En termes d’inclusivité, légalement, les choses sont assez sommaires. Évidemment, il y a toutes les lois sur l’accessibilité aux personnes handicapées dans les espaces recevant publics qui s’appliquent… Notamment la loi du 11 février 2005 pour l’égalité des droits et des chances, avec une échéance au 31 décembre 2014 (sauf exceptions : impossibilité technique avérée, préservation du patrimoine architectural extérieur, disproportion entre les améliorations apportées et le coût ou ERP situés dans un bâtiment à usage principal d’habitation).

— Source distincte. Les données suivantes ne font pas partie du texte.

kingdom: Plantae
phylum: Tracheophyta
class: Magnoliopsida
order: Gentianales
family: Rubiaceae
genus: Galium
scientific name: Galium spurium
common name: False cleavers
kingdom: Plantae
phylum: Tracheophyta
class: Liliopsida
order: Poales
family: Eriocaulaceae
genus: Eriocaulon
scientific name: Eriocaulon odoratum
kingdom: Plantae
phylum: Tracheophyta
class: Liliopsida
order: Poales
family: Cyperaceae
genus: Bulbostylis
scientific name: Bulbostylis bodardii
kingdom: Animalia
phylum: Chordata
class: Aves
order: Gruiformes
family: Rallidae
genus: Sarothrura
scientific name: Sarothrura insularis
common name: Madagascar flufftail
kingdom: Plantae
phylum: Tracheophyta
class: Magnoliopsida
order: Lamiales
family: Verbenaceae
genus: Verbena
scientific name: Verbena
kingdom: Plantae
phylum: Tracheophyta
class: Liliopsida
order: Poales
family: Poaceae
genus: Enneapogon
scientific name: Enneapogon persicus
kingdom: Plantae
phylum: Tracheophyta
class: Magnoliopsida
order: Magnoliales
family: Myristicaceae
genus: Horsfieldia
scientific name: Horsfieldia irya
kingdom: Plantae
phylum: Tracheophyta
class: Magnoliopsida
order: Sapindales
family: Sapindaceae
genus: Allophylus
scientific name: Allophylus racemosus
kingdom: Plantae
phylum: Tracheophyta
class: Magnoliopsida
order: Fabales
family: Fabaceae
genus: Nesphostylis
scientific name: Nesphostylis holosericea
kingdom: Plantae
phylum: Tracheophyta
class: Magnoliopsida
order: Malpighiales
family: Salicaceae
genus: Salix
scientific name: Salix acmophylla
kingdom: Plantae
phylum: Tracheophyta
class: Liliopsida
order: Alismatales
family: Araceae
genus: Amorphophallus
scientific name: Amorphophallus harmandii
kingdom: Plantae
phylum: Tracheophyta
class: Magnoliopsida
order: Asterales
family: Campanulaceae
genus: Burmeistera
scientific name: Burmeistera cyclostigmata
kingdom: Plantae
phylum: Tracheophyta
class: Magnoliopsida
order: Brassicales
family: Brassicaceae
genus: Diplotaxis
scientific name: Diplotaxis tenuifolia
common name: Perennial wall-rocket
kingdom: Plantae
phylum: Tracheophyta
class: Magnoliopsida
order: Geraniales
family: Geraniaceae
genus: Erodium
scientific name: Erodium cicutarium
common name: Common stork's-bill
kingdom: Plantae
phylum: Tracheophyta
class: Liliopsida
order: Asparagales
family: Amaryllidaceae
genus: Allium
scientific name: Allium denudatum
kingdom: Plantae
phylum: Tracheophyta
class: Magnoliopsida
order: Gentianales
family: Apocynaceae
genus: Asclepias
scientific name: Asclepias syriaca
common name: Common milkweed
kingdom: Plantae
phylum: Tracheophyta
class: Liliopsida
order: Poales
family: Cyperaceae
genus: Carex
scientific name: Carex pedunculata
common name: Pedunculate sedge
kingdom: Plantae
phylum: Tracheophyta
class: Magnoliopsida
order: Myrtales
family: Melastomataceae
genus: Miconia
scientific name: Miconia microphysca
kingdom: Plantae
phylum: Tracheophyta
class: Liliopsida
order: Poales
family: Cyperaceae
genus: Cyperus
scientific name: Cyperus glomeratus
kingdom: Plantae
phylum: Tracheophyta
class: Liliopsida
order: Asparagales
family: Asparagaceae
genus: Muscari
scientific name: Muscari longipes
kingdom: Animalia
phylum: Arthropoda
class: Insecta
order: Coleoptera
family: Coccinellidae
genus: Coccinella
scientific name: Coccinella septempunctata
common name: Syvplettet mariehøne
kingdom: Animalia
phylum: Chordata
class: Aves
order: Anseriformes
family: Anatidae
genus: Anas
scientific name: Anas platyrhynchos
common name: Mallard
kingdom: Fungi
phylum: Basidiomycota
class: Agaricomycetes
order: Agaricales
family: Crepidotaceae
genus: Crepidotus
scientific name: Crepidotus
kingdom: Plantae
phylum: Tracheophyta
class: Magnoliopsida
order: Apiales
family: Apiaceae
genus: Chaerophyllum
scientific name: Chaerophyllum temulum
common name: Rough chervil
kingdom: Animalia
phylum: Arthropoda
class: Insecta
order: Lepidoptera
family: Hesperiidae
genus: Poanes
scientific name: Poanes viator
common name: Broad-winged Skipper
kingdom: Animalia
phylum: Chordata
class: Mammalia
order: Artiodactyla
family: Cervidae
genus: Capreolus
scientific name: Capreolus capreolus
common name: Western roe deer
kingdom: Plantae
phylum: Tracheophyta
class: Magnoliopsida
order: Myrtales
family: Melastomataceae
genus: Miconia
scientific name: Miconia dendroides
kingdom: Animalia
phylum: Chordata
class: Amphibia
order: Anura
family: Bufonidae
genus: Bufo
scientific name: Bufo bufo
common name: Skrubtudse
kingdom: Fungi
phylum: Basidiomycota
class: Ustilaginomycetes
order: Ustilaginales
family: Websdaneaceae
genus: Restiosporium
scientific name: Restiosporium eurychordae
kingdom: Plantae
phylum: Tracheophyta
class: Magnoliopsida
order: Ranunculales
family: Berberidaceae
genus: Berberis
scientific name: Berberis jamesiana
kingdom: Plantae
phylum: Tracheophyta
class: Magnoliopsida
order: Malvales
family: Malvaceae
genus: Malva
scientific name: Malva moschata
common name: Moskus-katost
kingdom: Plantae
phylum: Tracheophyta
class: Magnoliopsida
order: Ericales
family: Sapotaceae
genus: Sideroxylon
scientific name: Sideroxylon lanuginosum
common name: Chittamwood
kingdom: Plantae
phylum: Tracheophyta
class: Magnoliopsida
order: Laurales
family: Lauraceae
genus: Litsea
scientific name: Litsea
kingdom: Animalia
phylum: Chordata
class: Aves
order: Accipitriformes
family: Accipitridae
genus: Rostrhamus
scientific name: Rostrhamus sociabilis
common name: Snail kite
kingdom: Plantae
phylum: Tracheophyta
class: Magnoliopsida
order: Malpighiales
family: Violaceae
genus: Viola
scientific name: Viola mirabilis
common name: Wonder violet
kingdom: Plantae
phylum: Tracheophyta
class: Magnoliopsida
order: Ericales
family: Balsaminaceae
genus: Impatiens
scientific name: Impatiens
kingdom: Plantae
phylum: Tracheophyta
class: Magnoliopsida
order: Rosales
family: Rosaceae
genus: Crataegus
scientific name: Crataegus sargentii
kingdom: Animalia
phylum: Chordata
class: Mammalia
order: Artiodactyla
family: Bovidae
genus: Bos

Mais jusqu’à il y a peu, il n’y avait rien de concret pour les bibliothèques spécifiquement. Avec la loi Robert, récemment votée en décembre 2021 – mais qui ne concerne que les établissements territoriaux – , on trouve cependant dans le premier article des mentions concernant l’inclusivité : les bibliothèques « facilitent [leur] accès aux personnes en situation de handicap. Elles contribuent à la réduction de l’illettrisme et de l’illectronisme. Par leur action de médiation, elles garantissent la participation et la diversification des publics et l’exercice de leurs droits culturels. » 

Déjà dans le manifeste de l’IFLA et de l’UNESCO de 1994 – qui n’avait pas de valeur légale cependant – , il était précisé que « les services qu’elle assure sont […] accessibles à tous, sans distinction d’âge, de race, de sexe, de religion, de nationalité, de langue ou de condition sociale. Des prestations et des équipements spéciaux doivent y être prévus à l’intention de ceux qui ne peuvent, pour une raison ou une autre, utiliser les services et le matériel normalement fournis, par exemple les minorités linguistiques, les handicapés, les personnes hospitalisées ou incarcérées. » 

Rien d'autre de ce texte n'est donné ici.